(DATA RECORDS Opens)

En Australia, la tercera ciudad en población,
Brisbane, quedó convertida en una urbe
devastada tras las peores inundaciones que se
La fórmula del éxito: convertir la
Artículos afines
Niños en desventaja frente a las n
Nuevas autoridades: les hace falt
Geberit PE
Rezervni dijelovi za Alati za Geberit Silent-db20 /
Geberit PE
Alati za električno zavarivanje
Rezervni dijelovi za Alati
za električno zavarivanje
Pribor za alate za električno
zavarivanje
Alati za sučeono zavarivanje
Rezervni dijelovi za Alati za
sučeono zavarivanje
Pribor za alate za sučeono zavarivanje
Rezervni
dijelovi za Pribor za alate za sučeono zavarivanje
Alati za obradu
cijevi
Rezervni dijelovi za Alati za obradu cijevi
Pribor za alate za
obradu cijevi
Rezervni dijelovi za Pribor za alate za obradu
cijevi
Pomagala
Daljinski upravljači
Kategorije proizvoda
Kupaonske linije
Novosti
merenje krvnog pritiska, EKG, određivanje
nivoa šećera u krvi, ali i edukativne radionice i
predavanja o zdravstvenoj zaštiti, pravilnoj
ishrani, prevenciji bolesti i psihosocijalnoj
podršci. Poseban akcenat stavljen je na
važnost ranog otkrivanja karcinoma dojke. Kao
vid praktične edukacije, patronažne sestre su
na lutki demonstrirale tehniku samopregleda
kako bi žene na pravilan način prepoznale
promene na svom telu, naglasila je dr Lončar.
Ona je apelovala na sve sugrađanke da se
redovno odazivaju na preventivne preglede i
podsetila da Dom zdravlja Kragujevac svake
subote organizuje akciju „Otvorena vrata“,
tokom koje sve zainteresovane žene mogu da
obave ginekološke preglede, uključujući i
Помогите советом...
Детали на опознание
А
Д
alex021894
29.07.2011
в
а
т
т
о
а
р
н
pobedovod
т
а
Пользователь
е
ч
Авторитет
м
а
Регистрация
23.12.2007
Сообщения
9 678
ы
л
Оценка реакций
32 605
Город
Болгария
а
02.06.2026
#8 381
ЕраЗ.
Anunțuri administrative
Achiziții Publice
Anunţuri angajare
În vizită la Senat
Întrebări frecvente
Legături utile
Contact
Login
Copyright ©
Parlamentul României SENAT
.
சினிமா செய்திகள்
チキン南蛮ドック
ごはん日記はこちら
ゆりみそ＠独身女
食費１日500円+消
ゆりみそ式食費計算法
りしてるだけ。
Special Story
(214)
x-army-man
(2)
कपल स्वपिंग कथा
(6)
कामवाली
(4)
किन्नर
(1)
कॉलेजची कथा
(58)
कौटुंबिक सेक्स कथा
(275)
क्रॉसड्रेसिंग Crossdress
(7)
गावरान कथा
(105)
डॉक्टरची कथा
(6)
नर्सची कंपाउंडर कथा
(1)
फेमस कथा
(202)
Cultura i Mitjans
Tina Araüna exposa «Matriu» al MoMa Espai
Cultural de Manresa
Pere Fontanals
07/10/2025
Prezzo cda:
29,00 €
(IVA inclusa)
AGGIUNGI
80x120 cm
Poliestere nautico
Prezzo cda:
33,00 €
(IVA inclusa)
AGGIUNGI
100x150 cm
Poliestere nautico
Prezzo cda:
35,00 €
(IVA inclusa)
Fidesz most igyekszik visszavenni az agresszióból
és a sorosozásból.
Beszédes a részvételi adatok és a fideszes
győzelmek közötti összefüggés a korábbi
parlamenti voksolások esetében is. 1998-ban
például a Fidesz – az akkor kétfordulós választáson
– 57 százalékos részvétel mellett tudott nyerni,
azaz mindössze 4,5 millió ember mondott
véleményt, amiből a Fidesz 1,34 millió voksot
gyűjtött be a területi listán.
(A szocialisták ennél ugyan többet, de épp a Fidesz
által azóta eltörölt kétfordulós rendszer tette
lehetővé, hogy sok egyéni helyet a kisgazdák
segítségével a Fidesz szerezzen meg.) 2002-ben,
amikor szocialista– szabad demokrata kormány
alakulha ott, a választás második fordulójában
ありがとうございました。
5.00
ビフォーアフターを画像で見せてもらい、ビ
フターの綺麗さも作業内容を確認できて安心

(DATA RECORDS Closes)

→ **WRITTEN TASK**
From the first line of the records above down to the line containing "subote organizuje akciju", repeat each line exactly as written. Include both of those lines and add nothing.

→ **TASK OUTPUT**
En Australia, la tercera ciudad en población,
Brisbane, quedó convertida en una urbe
devastada tras las peores inundaciones que se
La fórmula del éxito: convertir la
Artículos afines
Niños en desventaja frente a las n
Nuevas autoridades: les hace falt
Geberit PE
Rezervni dijelovi za Alati za Geberit Silent-db20 /
Geberit PE
Alati za električno zavarivanje
Rezervni dijelovi za Alati
za električno zavarivanje
Pribor za alate za električno
zavarivanje
Alati za sučeono zavarivanje
Rezervni dijelovi za Alati za
sučeono zavarivanje
Pribor za alate za sučeono zavarivanje
Rezervni
dijelovi za Pribor za alate za sučeono zavarivanje
Alati za obradu
cijevi
Rezervni dijelovi za Alati za obradu cijevi
Pribor za alate za
obradu cijevi
Rezervni dijelovi za Pribor za alate za obradu
cijevi
Pomagala
Daljinski upravljači
Kategorije proizvoda
Kupaonske linije
Novosti
merenje krvnog pritiska, EKG, određivanje
nivoa šećera u krvi, ali i edukativne radionice i
predavanja o zdravstvenoj zaštiti, pravilnoj
ishrani, prevenciji bolesti i psihosocijalnoj
podršci. Poseban akcenat stavljen je na
važnost ranog otkrivanja karcinoma dojke. Kao
vid praktične edukacije, patronažne sestre su
na lutki demonstrirale tehniku samopregleda
kako bi žene na pravilan način prepoznale
promene na svom telu, naglasila je dr Lončar.
Ona je apelovala na sve sugrađanke da se
redovno odazivaju na preventivne preglede i
podsetila da Dom zdravlja Kragujevac svake
subote organizuje akciju „Otvorena vrata“,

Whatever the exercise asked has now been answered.